If you recall, Valeant announced its preliminary Q4 results this week and offered guidance for fiscal 2016, but it noted it wasn't comfortable signing off on its accounting considering the $58 million in incorrectly booked revenue from drug distributor Philidor Rx Services that was discovered from an internal audit. Valeant was supposed to have filed its annual report by March 15, 2016, but it did not. It's now in a 60-day grace period of sorts where it has the opportunity to file its annual report and appease its lenders. Should it fail to do so, some, or all, of its lenders could deem the company to be in default of its debt covenants and demand quick repayment. Valeant has more than $30 billion in debt on its balance sheet.
The other issue plaguing Valeant today was the announcement by Pershing Square's Bill Ackman that his fund had sold 20 million shares of snack giant Mondelez International (NASDAQ:MDLZ). Although Ackman's fund still has a sizable stake in Mondelez, the sale implies that Pershing Square may have needed to raise cash as a result of Valeant's nearly 90% tumble since last summer. The fear is that further downside could necessitate Ackman to abandon his Valeant position altogether, or risk losing clients.
Now what: Another day, another brow-beating for Valeant Pharmaceuticals.

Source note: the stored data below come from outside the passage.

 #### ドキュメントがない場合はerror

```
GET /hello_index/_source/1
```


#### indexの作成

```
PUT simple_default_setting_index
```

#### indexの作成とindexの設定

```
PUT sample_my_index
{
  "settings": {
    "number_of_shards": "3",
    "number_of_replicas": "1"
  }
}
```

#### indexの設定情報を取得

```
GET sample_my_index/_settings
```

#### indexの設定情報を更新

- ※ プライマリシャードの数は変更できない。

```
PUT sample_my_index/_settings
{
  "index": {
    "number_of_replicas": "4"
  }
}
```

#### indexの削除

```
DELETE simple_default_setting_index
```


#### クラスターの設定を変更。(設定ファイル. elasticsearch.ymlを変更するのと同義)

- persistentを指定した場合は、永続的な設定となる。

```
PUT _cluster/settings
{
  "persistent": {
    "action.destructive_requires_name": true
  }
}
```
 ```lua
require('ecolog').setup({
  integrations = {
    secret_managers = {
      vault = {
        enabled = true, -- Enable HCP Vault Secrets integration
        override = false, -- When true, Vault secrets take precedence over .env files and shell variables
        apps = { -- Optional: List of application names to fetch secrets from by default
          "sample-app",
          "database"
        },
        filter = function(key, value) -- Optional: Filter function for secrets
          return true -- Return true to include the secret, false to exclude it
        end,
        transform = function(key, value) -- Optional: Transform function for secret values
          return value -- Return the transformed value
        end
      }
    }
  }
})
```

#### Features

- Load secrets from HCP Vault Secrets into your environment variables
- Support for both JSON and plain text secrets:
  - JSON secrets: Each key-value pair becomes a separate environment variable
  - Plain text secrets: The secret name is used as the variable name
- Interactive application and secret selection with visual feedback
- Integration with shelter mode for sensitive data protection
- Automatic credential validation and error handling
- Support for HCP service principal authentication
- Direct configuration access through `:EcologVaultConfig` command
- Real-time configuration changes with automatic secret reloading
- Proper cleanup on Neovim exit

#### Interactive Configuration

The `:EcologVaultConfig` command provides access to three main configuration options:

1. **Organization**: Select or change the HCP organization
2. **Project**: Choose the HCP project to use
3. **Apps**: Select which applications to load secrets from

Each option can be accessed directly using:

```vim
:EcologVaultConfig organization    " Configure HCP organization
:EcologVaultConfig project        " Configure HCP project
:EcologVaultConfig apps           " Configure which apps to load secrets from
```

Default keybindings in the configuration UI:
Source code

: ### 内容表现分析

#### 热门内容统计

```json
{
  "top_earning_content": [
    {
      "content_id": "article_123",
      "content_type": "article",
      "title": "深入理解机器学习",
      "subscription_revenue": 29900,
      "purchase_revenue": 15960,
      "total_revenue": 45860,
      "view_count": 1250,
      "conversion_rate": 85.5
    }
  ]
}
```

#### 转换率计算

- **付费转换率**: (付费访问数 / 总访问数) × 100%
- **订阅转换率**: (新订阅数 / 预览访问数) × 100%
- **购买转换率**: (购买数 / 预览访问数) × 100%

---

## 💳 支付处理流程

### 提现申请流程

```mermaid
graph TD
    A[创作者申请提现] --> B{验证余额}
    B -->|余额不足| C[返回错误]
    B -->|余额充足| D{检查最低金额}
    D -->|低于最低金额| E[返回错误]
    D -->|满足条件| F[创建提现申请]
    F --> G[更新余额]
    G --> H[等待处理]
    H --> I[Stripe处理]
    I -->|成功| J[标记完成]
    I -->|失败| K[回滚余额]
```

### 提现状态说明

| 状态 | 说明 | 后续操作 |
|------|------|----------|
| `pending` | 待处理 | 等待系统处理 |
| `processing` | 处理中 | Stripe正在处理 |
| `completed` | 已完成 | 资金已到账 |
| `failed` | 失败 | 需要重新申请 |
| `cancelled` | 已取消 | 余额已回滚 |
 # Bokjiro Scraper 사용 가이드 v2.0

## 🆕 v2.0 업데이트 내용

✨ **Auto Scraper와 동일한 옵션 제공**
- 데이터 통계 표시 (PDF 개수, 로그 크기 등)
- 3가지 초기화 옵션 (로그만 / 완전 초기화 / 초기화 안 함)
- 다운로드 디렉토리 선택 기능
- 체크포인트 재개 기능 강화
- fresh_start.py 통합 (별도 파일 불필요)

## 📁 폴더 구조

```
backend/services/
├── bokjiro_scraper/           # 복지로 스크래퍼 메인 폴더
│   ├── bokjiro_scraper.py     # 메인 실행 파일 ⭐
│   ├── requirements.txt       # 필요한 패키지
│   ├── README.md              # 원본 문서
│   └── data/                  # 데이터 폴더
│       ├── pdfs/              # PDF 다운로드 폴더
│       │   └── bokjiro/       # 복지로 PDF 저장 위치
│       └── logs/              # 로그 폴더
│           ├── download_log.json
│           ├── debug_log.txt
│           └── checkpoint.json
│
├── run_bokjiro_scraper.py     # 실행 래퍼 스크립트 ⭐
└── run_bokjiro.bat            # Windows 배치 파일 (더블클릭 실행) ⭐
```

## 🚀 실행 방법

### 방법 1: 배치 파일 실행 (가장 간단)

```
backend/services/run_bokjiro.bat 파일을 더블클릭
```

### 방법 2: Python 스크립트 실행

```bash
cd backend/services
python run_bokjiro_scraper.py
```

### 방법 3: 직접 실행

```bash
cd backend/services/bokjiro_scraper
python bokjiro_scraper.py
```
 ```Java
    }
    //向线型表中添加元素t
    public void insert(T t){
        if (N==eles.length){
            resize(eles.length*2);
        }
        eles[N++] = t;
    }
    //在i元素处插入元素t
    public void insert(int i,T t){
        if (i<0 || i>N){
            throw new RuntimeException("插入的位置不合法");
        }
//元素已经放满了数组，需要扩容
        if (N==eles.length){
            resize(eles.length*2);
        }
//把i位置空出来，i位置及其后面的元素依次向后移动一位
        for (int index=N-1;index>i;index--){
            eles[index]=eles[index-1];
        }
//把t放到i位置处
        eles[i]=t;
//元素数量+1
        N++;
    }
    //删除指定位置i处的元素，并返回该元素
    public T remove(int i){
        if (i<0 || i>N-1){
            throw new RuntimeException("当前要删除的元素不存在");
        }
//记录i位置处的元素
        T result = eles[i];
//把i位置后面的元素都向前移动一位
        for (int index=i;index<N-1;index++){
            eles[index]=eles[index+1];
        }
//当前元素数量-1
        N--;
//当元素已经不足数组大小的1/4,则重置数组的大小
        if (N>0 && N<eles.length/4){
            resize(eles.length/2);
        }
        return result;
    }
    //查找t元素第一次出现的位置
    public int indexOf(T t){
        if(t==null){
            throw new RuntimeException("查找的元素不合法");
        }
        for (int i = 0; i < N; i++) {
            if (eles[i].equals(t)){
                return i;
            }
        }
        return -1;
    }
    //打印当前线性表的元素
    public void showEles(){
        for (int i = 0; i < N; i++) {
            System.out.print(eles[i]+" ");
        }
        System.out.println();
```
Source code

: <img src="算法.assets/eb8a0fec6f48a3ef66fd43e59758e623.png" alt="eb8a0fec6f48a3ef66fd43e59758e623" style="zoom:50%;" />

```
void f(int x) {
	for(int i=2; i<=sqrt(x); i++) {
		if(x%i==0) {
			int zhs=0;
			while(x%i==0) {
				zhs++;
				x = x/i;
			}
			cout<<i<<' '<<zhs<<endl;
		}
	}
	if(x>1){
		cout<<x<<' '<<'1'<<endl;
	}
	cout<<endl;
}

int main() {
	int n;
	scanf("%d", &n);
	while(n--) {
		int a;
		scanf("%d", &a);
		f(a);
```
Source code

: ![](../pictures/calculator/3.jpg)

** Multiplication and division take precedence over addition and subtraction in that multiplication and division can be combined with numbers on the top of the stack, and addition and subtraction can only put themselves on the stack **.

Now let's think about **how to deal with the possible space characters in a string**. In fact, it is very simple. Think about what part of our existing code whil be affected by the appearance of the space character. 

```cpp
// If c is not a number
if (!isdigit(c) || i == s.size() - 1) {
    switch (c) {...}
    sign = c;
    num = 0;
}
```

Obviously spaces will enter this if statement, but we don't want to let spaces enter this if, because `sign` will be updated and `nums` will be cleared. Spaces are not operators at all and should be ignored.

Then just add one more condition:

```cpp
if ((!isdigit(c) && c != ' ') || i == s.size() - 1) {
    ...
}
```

Unfortunately, there's a sea of uncertainties and questions surrounding the company's business model that aren't going to be answered with any expediency.
In addition to dealing with its lenders and attempting to get its annual report filed in a timely manner, Valeant is also simultaneously dealing with U.S. lawmakers who are investigating its pricing practices. In some instances, Valeant has purchased therapies and immediately raised their prices, and it's done so without materially changing the formulation or manufacturing process of these drugs. It's possible lawmakers may find no wrongdoing in Valeant's business practices. It's also possible the company could be slapped with fines, and its business model of acquiring new products could be in jeopardy.
For the time being, it looks as if volatility and uncertainty may be here to stay.